POR Aida Domínguez-Imbert Garip
Desde Cuzco, uno de los puntos turísticos más visitados del Perú, a San Carlos de Puno, una pequeña ciudad de poco más de 125,000 habitantes, hay 10 horas de un recorrido inolvidable. Puno, el destino final, ofrece la experiencia de vivir desde cerca la riqueza de un poblado que ha hecho de la naturaleza un espacio inigualable. Este espacio, donde se encuentran las islas flotantes, muestra una belleza pintoresca que mezcla una flora y fauna virgen, con un espíritu de hospitalidad y carisma de aquellos que habitan en ellas.
Los uros, un grupo indígena que habita la zona, utiliza los llamados totorales para construir, desde el suelo sobre el cual caminan, hasta el techo del hogar donde se resguardan. No en vano el poblado recibe el apodo de Islas Flotantes.
Mi familia y yo hicimos el recorrido, embarcando un bote que nos transportó tanto en el tiempo como en el espacio. Viniendo de una media isla, asumíamos que la experiencia podría ser predecible. No obstante, al ir acercándonos a la realidad de esta población, empezamos a notar la magia que envolvía tal colorido lugar. El viaje muestra un estado al cual somos ajenos: al otro lado había una población completamente dependiente, en cuanto a alimentación, medicina y resguardo, de lo que la naturaleza provee en el momento. Ajenos a las distracciones del WhatsApp o del Facebook, o a las opciones de restaurantes y servicio a domicilio a los cuales tanto nos apegamos, este poblado logra probar que en ocasiones, las facilidades del mundo moderno solo nos alejan de una realidad encantadora.
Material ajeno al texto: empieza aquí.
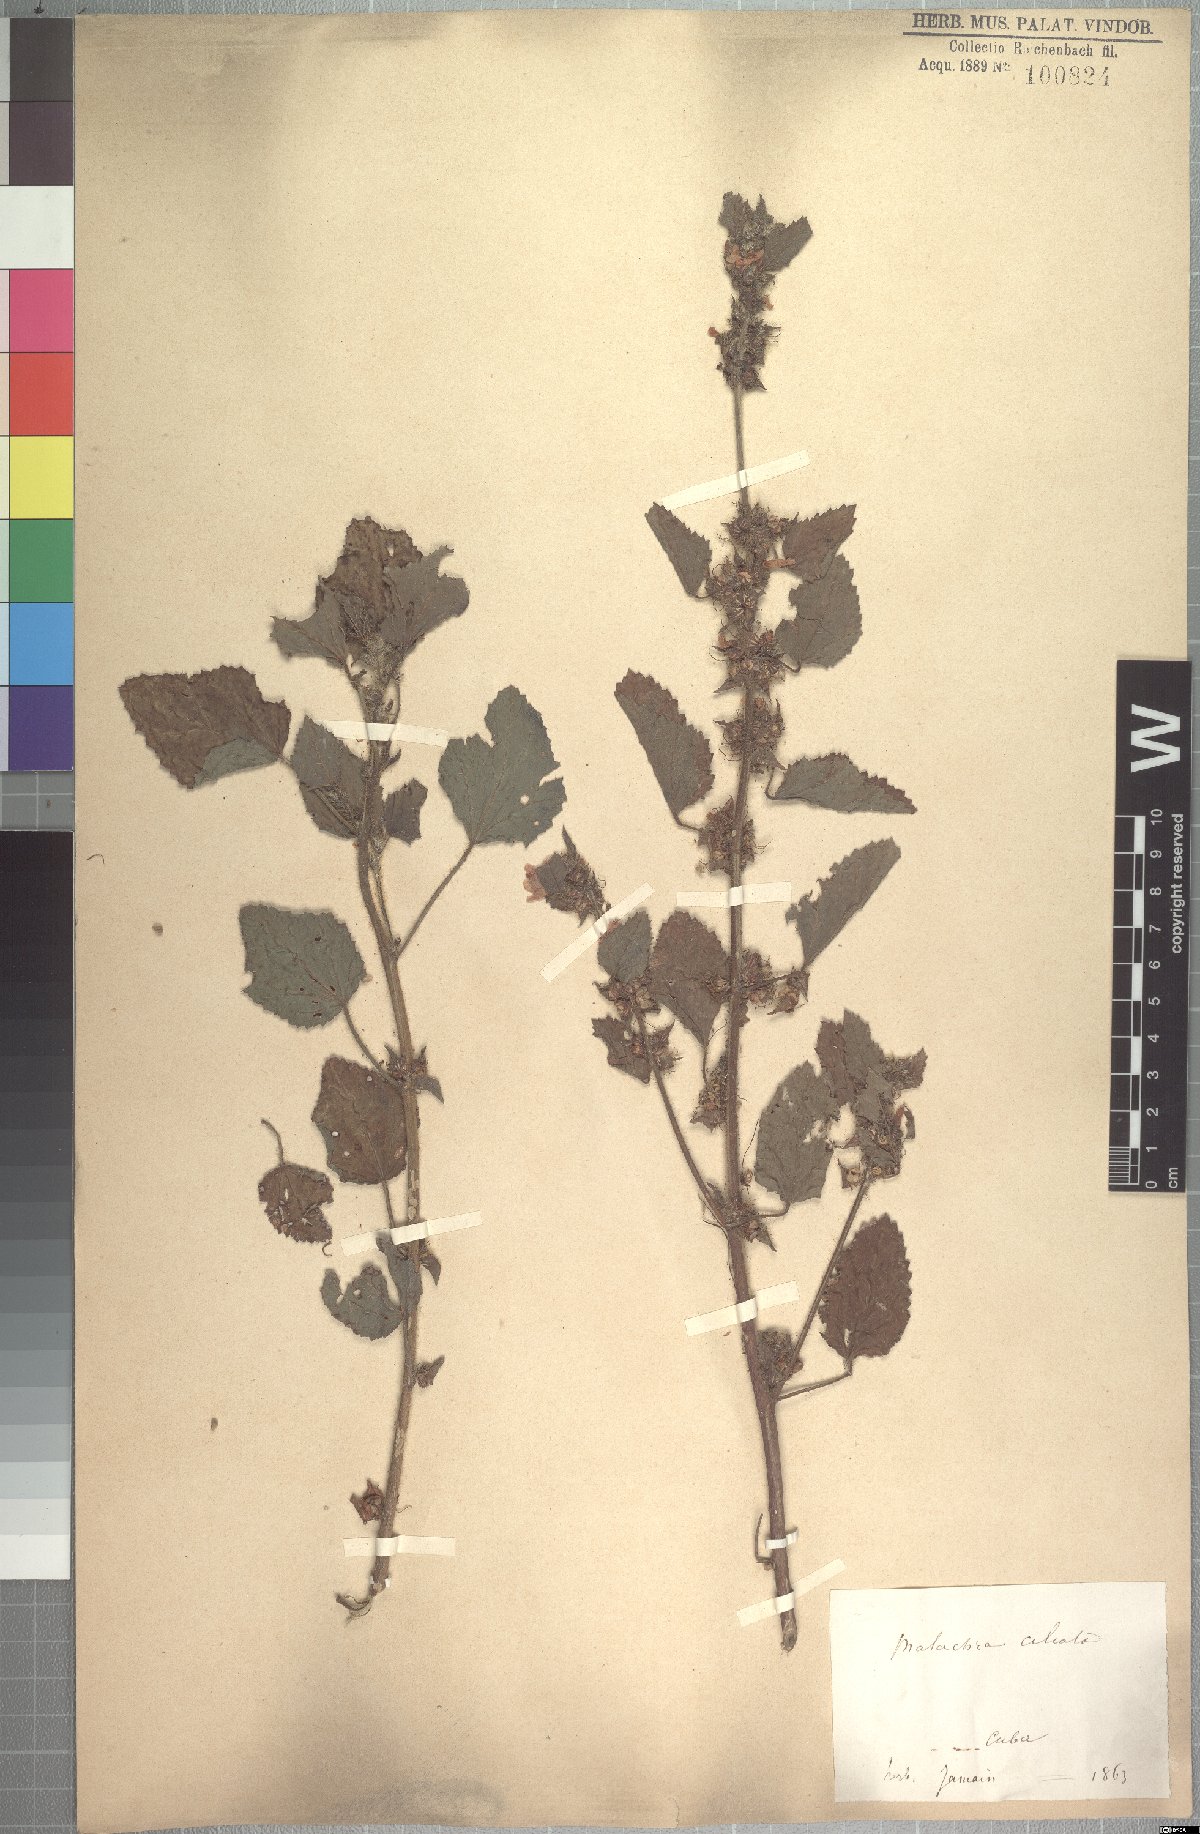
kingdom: Plantae
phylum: Tracheophyta
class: Magnoliopsida
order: Malvales
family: Malvaceae
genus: Malachra
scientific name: Malachra urens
Desde peces capturados con las manos hasta parteras que acuden en bote a proveer ayuda a las futuras madres, las costumbres de los uros son una muestra en estado natural de cuánto atesora el peruano el medio ambiente, y el legado heredado de generación en generación.
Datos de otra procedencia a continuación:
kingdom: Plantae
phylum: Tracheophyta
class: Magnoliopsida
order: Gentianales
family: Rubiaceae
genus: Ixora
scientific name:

Al llegar a “tierra” firme, a dos pies del agua, nos recibió de inmediato el húmedo olor de la totora, que se intensificaba a medida que nos acercábamos a las chozas. Pero también nos recibió el trato amistoso, amable, colorido y gentil de sus moradores, quienes con orgullo y calidez mostraban su joie de vivre. Justo por eso, y por lo impresionante que es el paisaje y el entorno en general, es más que recomendable pasar una jornada allá. Puede que este segmento visitable de las Islas Flotantes se haya estructurado de manera turística, en la que los visitantes como nosotros se puedan sentir cómodos. Sin embargo, la belleza innata logra transmitirse. Al retorno a la ciudad, nuestros anfitriones locales, vistiendo colores que impresionan casi más que la sonrisa que les acompaña, nos ofrecieron la embarcación que usan cotidianamente. En el trayecto, los niños que nos guiaban entonaban a su gusto canciones típicas en español y quéchua, logrando envolvernos hasta hacernos sentir que navegar en el lago Titicaca, en un bote de hierba y palos tejidos, fuese lo más natural del mundo.